Sumber Dokumentasi: SindoNews
Purwokerto—Sastrawan sekaligus sosiolog terkemuka, Okky Madasari, menjadi pembicara utama dalam Gelar Wicara Kalpasastra 2025 yang diselenggarakan oleh BEM Program Studi Sastra Indonesia, Fakultas Bahasa dan Seni Universitas Negeri Jakarta. Acara yang digelar di Gramedia Matraman pada Sabtu (29/11/2025) itu menghadirkan sesi berbagi pengalaman kreatif yang menginspirasi para mahasiswa dan penulis pemula.

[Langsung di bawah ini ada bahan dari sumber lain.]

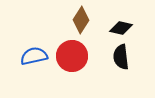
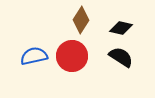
black semicircle: rotated 130 degrees clockwise
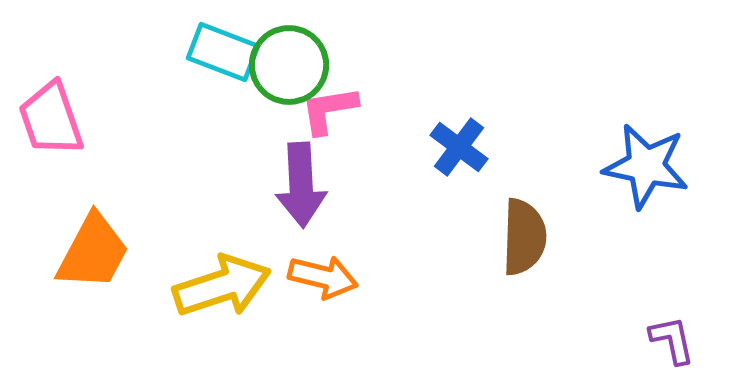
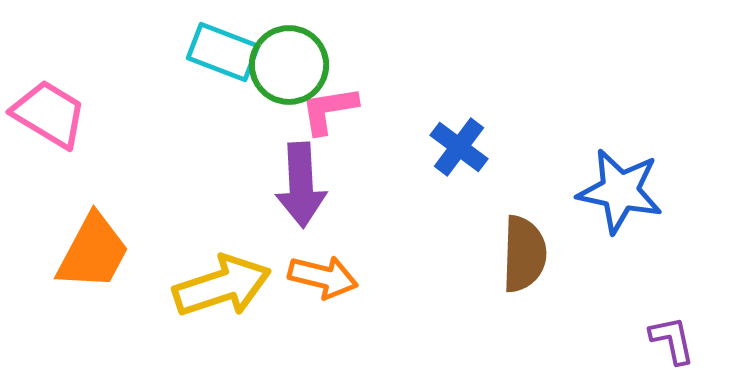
pink trapezoid: moved 2 px left, 5 px up; rotated 140 degrees clockwise
blue star: moved 26 px left, 25 px down
brown semicircle: moved 17 px down
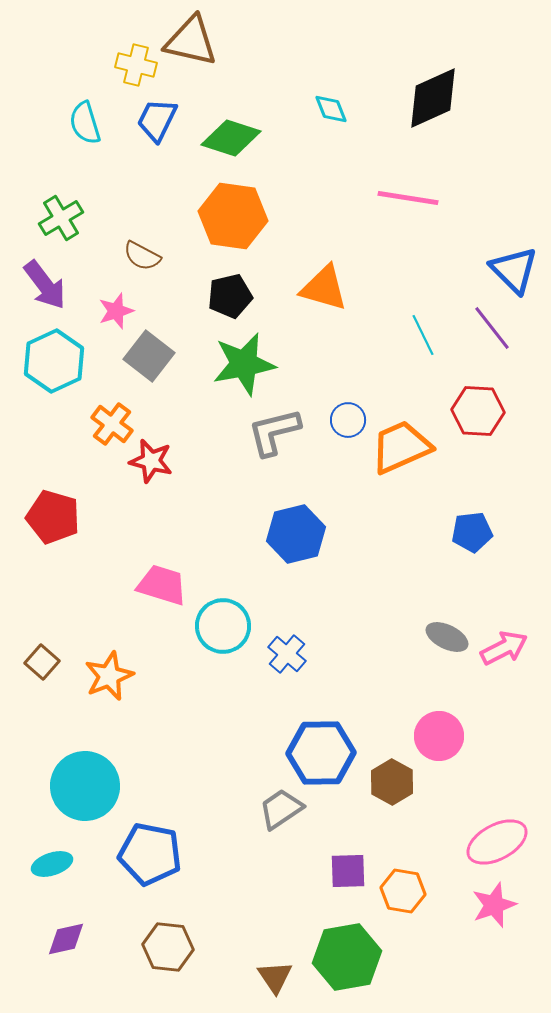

Dalam paparannya, Okky menekankan bahwa proses berkarya tidak pernah instan. Ia mengenang kembali langkah awalnya ketika menulis novel perdana berjudul Entrok yang terbit pada 2010. Saat itu, ia masih berusia sekitar 25 tahun dan belum mengenal siapa pun di dunia penerbitan. “Saya menulis dan menyelesaikan novel pertama saya tanpa relasi, tanpa tahu kepada siapa saya harus berbicara. Itu keputusan besar yang mengubah banyak hal,” ujarnya.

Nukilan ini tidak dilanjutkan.